Thundering Herd Problem

Consider a situation where a server has just been deployed or restarted, and the cache is empty. Now, multiple clients send hash requests for queries that are not yet cached.

  1. Massive Error Responses: Since the cache is empty, the server returns errors for all hash requests, signaling the clients to send the full query strings.

  2. Simultaneous Full Query Requests: All clients now simultaneously send full query requests, causing a sudden surge in demand.

  3. Server Strain: The server must parse and cache each unique query, placing significant strain on its resources. This can lead to increased latency and even server failure if the demand is too high.

  4. Repeated Pattern: If the server struggles to cache the queries quickly enough, the clients may continue to receive errors and retry the full query requests, perpetuating the problem.

In an environment with many clients and dynamically changing queries, the system can become vulnerable to sudden surges in demand. This vulnerability can undermine the performance benefits APQs are designed to provide, leading to potential system instability.

Cache Limitations

Queries are typically cached in memory, requiring cache warmup on each instance, hindering deployment on server-less solutions. An alternative could be using a centralized cache, but it typically nullifies performance gains due to serialization, deserialization, and IO call overhead.

Security Concerns

Automatically persisting queries can cause memory leaks, as clients can send varying query combinations, exhausting server memory. Mitigation through cache size limits and eviction mechanisms may lead to frequent cache misses, leading to doubling request numbers.

Possible Solution

Persistent queries are a great improvement over regular queries. They clearly improve performance and are more secure. APQs on the other hand though try to give more flexibility they can become quite messy to deal with as you scale. One alternative that is significantly more effective, is to run GraphQL on Edge itself. Essentially write your own CDN layer that is smart enough to understand that it's a graphQL and deploy it on edge with caching and whatnot! This is hard, and that's exactly what Tailcall helps solve.

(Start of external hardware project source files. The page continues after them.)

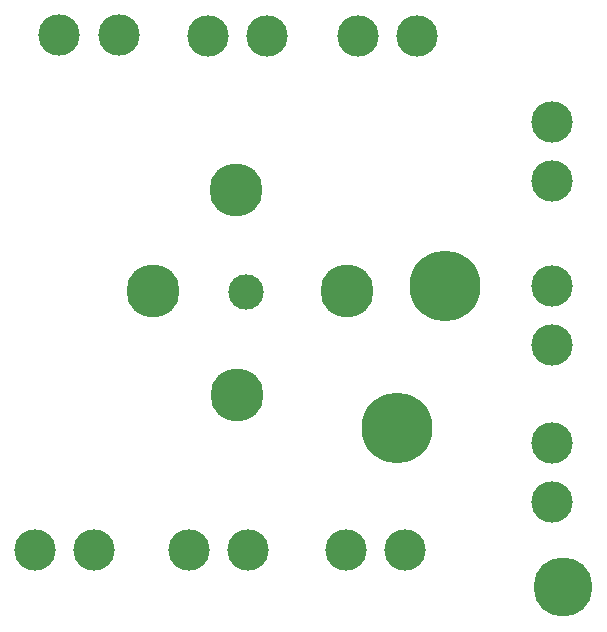
<source format=gbr>
%TF.GenerationSoftware,KiCad,Pcbnew,7.0.9*%
%TF.CreationDate,2024-01-08T12:14:10-08:00*%
%TF.ProjectId,Relay_PCB_1,52656c61-795f-4504-9342-5f312e6b6963,rev?*%
%TF.SameCoordinates,Original*%
%TF.FileFunction,Soldermask,Top*%
%TF.FilePolarity,Negative*%
%FSLAX46Y46*%
G04 Gerber Fmt 4.6, Leading zero omitted, Abs format (unit mm)*
G04 Created by KiCad (PCBNEW 7.0.9) date 2024-01-08 12:14:10*
%MOMM*%
%LPD*%
G01*
G04 APERTURE LIST*
%ADD10C,5.000000*%
%ADD11C,6.000000*%
%ADD12C,4.500000*%
%ADD13C,3.000000*%
%ADD14C,3.500000*%
G04 APERTURE END LIST*
D10*
%TO.C,*%
X169000000Y-108500000D03*
%TD*%
D11*
%TO.C,*%
X155000000Y-95000000D03*
%TD*%
%TO.C,*%
X159000000Y-83000000D03*
%TD*%
D12*
%TO.C,*%
X150707000Y-83426000D03*
D13*
X142157000Y-83451000D03*
D12*
X141457000Y-92176000D03*
X141357000Y-74851000D03*
X134307000Y-83426000D03*
D14*
X168067000Y-101256000D03*
X168067000Y-96256000D03*
X168067000Y-87956000D03*
X168067000Y-82956000D03*
X168067000Y-74106000D03*
X168067000Y-69106000D03*
X156675000Y-61776000D03*
X155625000Y-105320000D03*
X151675000Y-61776000D03*
X150625000Y-105320000D03*
X143925000Y-61776000D03*
X142325000Y-105320000D03*
X138925000Y-61776000D03*
X137325000Y-105320000D03*
X131384000Y-61760000D03*
X129324000Y-105320000D03*
X126384000Y-61760000D03*
X124324000Y-105320000D03*
%TD*%
M02*

</source>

Automatic persisted queries, while offering some advantages in network performance, reveal significant challenges when it comes to scaling. The complexities of caching, potential security risks, and the inherent problems with automatic persistence highlight that persisted queries may not be the one-size-fits-all solution they are often portrayed as.

The question of whether to implement PQ or APQ must be approached with caution, taking into account the specific requirements and potential scalability issues of your system. While they may serve as a useful tool in certain scenarios, understanding the limitations and conducting thorough analysis is vital to avoid falling into the trap of a solution that doesn't truly scale. This blog post has aimed to shed light on these complexities, encouraging a more nuanced perspective on a topic that is often oversimplified.